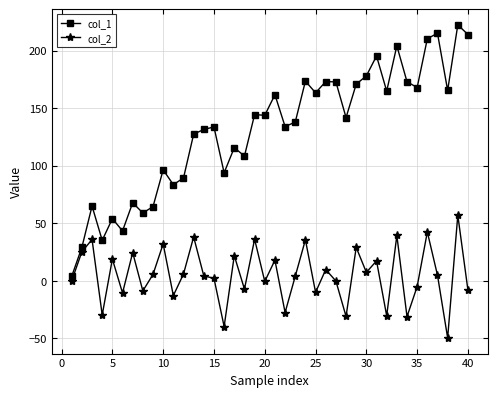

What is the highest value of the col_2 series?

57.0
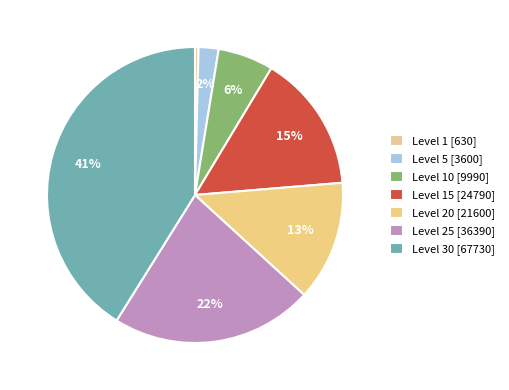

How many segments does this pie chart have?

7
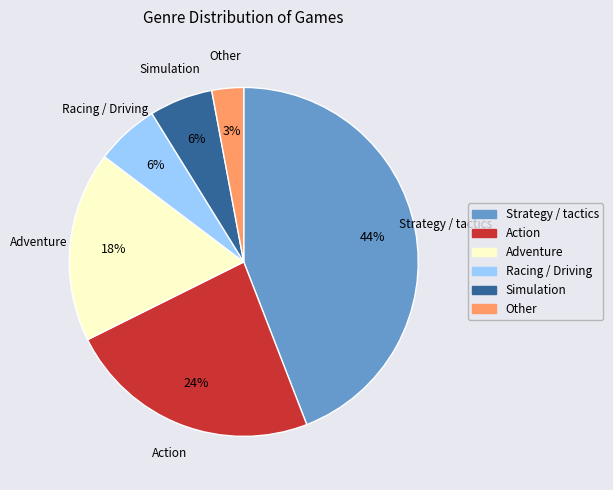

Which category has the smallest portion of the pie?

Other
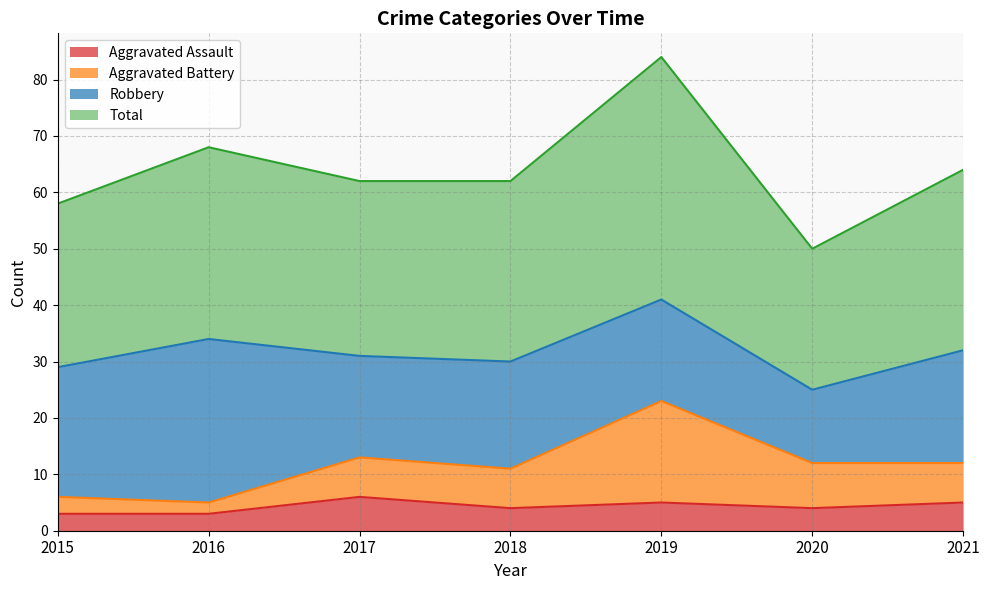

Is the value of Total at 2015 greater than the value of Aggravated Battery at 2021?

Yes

==

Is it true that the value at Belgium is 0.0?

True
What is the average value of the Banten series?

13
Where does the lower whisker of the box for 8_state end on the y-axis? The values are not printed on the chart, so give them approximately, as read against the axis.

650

INSTRUCTIONS TO FOLLOW | Show each line of the rows above that contains the word "does". The match is case-sensitive.

SOLUTION TO THIS PROBLEM |
How many segments does this pie chart have?
Where does the lower whisker of the box for 8_state end on the y-axis? The values are not printed on the chart, so give them approximately, as read against the axis.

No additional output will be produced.